Lotem J, Sachs L
J Immunol. 1976 Aug;117(2):580-6.
An experimental system has been developed to study in cloned lines of cells the control of Fc and C3 receptors by different compounds. The cells used were clones of mouse myeloid leukemic cells and the compounds used were the protein MGI2 (macrophage and granulocyte inducer) in serum from mice injected with bacterial endotoxin and the steroid inducer (SI) dexamethasone. Eight clones were isolated which could be divided into three groups. One group (MGI+SI+) was induced to form EA and EAC rosettes by MGI and only EAC rosettes by SI, the second group (MGI-SI+) was not inducible by MGI but was induced by SI to form EA or EA and EAC rosettes, and the third group (MGI-SI-) was not inducible for EA or EAC by MGI or SI. There were two types of MGI+SI+ clones, one type (D+) could be induced by MGI to differentiate to mature macrophages and granulocytes, and the other type (D-) could not be induced to differentiate to mature cells. The MGI-SI+ and MGI-SI- clones were all D-. The results indicate that there are different cellular sites for MGI and SI and that induction of EA and EAC rosettes did not seem to be mediated by cyclic AMP. Experiments with specifically bound 3H-BSA-anti-BSA complexes have indicated that there was an increase in the amount of 3H-BSA-anti-BSA bound per rosette-forming cell following induction by MGI or SI, and there were differences in the amount of 3H-BSA-anti-BSA bound per rosette-forming cell in different clones. These clones also showed differences in the shape of the curve for the number of EA rosette-forming cells obtained with erythrocytes coated with decreasing concentrations of antibody. The results suggest that such curves and those obtained with EAC rosettes can be used to determine the relative abundance of EA and EAC receptors on rosette-forming cells. EA rosettes on the myeloid leukemic cells, like those on normal macrophages and granulocytes, were specifically inhibited by IgG2a and by the Fc but not the Fab fragment of IgG. The EAC rosettes were inhibited by destroying the C3 component of complement. The different clones maintained their specific properties for at least 6 months in culture. The present system should, therefore, also be useful for studies on the genetic control of the regulation of Fc and C3 receptors.

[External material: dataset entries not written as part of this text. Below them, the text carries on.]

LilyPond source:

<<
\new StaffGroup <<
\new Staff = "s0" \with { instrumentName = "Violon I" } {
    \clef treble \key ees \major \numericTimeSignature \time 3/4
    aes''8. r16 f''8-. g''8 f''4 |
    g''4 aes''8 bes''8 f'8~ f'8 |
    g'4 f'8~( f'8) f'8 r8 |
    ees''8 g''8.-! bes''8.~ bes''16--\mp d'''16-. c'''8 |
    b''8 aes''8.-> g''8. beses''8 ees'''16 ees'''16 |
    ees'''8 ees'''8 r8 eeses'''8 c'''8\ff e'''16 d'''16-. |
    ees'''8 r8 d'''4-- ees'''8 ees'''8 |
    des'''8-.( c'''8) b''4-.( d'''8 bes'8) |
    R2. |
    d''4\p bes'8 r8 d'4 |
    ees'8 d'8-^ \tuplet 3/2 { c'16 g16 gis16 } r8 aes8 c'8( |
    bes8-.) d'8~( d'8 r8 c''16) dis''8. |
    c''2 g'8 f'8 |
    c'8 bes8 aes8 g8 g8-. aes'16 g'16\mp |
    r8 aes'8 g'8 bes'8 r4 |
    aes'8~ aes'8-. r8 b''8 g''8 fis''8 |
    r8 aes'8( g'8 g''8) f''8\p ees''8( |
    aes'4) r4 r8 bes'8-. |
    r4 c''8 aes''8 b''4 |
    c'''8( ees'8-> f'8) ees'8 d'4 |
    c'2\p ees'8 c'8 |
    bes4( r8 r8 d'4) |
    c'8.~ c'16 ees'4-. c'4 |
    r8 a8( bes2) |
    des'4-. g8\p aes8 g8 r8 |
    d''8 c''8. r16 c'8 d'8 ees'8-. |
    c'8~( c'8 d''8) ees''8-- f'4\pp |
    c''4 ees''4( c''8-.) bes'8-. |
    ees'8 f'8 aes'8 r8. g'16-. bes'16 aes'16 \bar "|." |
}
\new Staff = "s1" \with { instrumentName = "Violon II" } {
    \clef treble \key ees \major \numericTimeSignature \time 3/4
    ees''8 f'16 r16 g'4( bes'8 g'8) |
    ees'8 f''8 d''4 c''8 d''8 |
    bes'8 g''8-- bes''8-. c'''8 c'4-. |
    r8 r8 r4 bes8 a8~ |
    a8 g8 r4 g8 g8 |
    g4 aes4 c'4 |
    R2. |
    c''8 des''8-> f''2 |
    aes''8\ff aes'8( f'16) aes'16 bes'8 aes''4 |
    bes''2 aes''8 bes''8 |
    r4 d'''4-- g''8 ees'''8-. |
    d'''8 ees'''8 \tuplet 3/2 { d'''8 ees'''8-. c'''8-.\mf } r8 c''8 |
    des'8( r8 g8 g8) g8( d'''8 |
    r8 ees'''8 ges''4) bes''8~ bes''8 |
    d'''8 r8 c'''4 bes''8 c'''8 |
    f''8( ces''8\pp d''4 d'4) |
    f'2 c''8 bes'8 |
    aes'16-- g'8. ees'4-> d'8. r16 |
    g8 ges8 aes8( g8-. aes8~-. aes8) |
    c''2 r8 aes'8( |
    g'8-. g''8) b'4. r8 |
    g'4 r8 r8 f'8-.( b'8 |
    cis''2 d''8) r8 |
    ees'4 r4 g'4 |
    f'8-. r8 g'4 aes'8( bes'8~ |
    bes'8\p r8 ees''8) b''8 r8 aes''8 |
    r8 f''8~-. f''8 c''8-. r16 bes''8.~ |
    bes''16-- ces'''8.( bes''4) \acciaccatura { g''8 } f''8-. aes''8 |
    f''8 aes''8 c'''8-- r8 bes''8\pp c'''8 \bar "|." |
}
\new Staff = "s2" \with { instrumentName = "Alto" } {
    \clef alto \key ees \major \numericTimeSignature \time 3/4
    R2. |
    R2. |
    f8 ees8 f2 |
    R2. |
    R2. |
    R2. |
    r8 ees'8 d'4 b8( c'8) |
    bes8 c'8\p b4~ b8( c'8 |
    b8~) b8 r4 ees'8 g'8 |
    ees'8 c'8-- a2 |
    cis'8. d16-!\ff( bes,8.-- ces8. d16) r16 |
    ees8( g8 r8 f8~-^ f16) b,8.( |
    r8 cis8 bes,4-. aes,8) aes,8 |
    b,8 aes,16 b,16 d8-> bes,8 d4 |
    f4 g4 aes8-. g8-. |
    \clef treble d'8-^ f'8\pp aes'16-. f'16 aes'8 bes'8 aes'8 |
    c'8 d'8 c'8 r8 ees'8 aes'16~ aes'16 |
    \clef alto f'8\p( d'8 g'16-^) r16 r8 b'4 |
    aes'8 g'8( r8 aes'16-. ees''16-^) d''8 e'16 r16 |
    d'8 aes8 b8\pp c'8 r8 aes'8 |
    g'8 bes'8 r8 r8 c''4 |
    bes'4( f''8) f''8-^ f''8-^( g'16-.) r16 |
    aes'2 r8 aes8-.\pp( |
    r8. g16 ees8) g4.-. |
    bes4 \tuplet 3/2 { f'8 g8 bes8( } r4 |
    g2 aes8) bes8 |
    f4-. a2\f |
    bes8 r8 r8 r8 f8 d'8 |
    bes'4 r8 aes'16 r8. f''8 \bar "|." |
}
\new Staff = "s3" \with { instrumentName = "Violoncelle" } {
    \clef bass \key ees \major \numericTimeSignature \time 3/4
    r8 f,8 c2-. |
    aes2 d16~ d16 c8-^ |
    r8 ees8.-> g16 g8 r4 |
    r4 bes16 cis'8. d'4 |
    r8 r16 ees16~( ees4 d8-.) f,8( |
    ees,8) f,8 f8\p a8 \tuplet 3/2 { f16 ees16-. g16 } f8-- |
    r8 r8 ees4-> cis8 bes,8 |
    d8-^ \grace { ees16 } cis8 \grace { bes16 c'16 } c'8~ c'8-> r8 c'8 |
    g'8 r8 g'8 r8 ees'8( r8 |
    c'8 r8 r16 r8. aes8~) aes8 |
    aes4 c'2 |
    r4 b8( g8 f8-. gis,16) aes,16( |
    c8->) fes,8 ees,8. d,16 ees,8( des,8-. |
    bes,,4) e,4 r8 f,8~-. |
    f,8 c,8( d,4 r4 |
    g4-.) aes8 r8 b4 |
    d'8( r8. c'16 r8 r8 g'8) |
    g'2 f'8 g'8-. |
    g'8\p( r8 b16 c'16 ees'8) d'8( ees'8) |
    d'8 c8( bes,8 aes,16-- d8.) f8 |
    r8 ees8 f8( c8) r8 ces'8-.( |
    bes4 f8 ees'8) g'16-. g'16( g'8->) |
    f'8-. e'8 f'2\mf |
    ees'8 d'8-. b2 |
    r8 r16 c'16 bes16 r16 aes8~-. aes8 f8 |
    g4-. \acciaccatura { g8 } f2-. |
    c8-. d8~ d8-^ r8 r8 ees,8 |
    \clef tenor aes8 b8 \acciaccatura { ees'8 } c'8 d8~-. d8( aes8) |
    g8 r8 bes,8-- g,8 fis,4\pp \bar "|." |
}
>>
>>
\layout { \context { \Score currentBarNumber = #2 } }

已开发出一种实验系统,用于在细胞克隆系中研究不同化合物对Fc和C3受体的控制。所用细胞为小鼠髓样白血病细胞克隆,所用化合物为注射细菌内毒素的小鼠血清中的蛋白质MGI2(巨噬细胞和粒细胞诱导剂)和类固醇诱导剂(SI)地塞米松。分离出八个克隆,可分为三组。一组(MGI+SI+)被MGI诱导形成EA和EAC玫瑰花结,被SI诱导仅形成EAC玫瑰花结;第二组(MGI-SI+)不能被MGI诱导,但被SI诱导形成EA或EA和EAC玫瑰花结;第三组(MGI-SI-)不能被MGI或SI诱导形成EA或EAC。有两种类型的MGI+SI+克隆,一种类型(D+)可被MGI诱导分化为成熟巨噬细胞和粒细胞,另一种类型(D-)不能被诱导分化为成熟细胞。MGI-SI+和MGI-SI-克隆均为D-。结果表明,MGI和SI存在不同的细胞作用位点,且EA和EAC玫瑰花结的诱导似乎不是由环磷酸腺苷介导的。用特异性结合的3H-BSA-抗BSA复合物进行的实验表明,在MGI或SI诱导后,每个形成玫瑰花结的细胞上结合的3H-BSA-抗BSA量增加,且不同克隆中每个形成玫瑰花结的细胞上结合的3H-BSA-抗BSA量存在差异。这些克隆在用浓度逐渐降低的抗体包被的红细胞获得的EA玫瑰花结形成细胞数量的曲线形状上也存在差异。结果表明,这样的曲线以及用EAC玫瑰花结获得的曲线可用于确定形成玫瑰花结的细胞上EA和EAC受体的相对丰度。髓样白血病细胞上的EA玫瑰花结,与正常巨噬细胞和粒细胞上的一样,被IgG2a以及IgG的Fc片段而非Fab片段特异性抑制。EAC玫瑰花结通过破坏补体的C3成分而被抑制。不同克隆在培养中至少6个月保持其特异性特性。因此,本系统也应有助于研究Fc和C3受体调节的遗传控制。